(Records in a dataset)
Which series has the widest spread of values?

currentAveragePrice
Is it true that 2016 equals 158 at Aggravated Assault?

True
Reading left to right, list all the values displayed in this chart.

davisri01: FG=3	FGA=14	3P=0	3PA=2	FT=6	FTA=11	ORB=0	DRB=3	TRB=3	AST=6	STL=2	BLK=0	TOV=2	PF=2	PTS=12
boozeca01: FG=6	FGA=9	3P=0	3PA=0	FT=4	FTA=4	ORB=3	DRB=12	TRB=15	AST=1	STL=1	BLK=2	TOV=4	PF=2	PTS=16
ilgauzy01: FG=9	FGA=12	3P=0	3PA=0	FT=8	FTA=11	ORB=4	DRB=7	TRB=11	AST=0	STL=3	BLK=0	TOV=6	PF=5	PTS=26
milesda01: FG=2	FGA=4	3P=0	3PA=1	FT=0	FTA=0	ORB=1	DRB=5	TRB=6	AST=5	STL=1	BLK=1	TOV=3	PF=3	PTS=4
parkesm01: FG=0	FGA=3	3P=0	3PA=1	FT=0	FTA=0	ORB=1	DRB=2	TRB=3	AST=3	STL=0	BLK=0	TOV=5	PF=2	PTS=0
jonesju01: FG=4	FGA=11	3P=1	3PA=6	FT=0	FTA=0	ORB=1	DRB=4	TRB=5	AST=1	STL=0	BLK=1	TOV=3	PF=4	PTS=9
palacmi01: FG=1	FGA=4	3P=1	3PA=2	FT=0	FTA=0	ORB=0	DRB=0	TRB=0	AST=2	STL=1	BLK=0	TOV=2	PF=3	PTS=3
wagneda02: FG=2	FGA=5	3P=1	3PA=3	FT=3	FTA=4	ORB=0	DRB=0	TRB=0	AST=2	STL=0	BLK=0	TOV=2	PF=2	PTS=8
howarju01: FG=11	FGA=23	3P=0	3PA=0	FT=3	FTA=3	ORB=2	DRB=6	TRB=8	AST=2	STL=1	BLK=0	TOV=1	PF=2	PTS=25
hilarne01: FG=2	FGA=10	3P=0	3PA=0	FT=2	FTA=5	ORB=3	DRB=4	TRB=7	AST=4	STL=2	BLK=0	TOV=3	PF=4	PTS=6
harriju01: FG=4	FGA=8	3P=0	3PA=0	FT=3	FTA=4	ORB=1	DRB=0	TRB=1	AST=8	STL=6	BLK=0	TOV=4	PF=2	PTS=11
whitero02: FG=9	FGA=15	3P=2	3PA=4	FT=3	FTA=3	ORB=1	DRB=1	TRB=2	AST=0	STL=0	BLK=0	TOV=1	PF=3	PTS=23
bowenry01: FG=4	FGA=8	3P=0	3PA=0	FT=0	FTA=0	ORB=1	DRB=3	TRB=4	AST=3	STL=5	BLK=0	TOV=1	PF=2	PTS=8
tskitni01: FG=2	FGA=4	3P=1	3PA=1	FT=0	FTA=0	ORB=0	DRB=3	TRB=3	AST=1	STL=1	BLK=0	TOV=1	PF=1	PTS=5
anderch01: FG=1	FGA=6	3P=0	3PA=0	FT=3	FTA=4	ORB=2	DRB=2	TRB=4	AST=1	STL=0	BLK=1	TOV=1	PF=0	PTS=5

REQUIREMENT: Rewrite the records above with every "values" replaced by "figures", leaving everything else unchanged.

SOLVED PROBLEM:
Which series has the widest spread of figures?

currentAveragePrice
Is it true that 2016 equals 158 at Aggravated Assault?

True
Reading left to right, list all the figures displayed in this chart.

davisri01: FG=3	FGA=14	3P=0	3PA=2	FT=6	FTA=11	ORB=0	DRB=3	TRB=3	AST=6	STL=2	BLK=0	TOV=2	PF=2	PTS=12
boozeca01: FG=6	FGA=9	3P=0	3PA=0	FT=4	FTA=4	ORB=3	DRB=12	TRB=15	AST=1	STL=1	BLK=2	TOV=4	PF=2	PTS=16
ilgauzy01: FG=9	FGA=12	3P=0	3PA=0	FT=8	FTA=11	ORB=4	DRB=7	TRB=11	AST=0	STL=3	BLK=0	TOV=6	PF=5	PTS=26
milesda01: FG=2	FGA=4	3P=0	3PA=1	FT=0	FTA=0	ORB=1	DRB=5	TRB=6	AST=5	STL=1	BLK=1	TOV=3	PF=3	PTS=4
parkesm01: FG=0	FGA=3	3P=0	3PA=1	FT=0	FTA=0	ORB=1	DRB=2	TRB=3	AST=3	STL=0	BLK=0	TOV=5	PF=2	PTS=0
jonesju01: FG=4	FGA=11	3P=1	3PA=6	FT=0	FTA=0	ORB=1	DRB=4	TRB=5	AST=1	STL=0	BLK=1	TOV=3	PF=4	PTS=9
palacmi01: FG=1	FGA=4	3P=1	3PA=2	FT=0	FTA=0	ORB=0	DRB=0	TRB=0	AST=2	STL=1	BLK=0	TOV=2	PF=3	PTS=3
wagneda02: FG=2	FGA=5	3P=1	3PA=3	FT=3	FTA=4	ORB=0	DRB=0	TRB=0	AST=2	STL=0	BLK=0	TOV=2	PF=2	PTS=8
howarju01: FG=11	FGA=23	3P=0	3PA=0	FT=3	FTA=3	ORB=2	DRB=6	TRB=8	AST=2	STL=1	BLK=0	TOV=1	PF=2	PTS=25
hilarne01: FG=2	FGA=10	3P=0	3PA=0	FT=2	FTA=5	ORB=3	DRB=4	TRB=7	AST=4	STL=2	BLK=0	TOV=3	PF=4	PTS=6
harriju01: FG=4	FGA=8	3P=0	3PA=0	FT=3	FTA=4	ORB=1	DRB=0	TRB=1	AST=8	STL=6	BLK=0	TOV=4	PF=2	PTS=11
whitero02: FG=9	FGA=15	3P=2	3PA=4	FT=3	FTA=3	ORB=1	DRB=1	TRB=2	AST=0	STL=0	BLK=0	TOV=1	PF=3	PTS=23
bowenry01: FG=4	FGA=8	3P=0	3PA=0	FT=0	FTA=0	ORB=1	DRB=3	TRB=4	AST=3	STL=5	BLK=0	TOV=1	PF=2	PTS=8
tskitni01: FG=2	FGA=4	3P=1	3PA=1	FT=0	FTA=0	ORB=0	DRB=3	TRB=3	AST=1	STL=1	BLK=0	TOV=1	PF=1	PTS=5
anderch01: FG=1	FGA=6	3P=0	3PA=0	FT=3	FTA=4	ORB=2	DRB=2	TRB=4	AST=1	STL=0	BLK=1	TOV=1	PF=0	PTS=5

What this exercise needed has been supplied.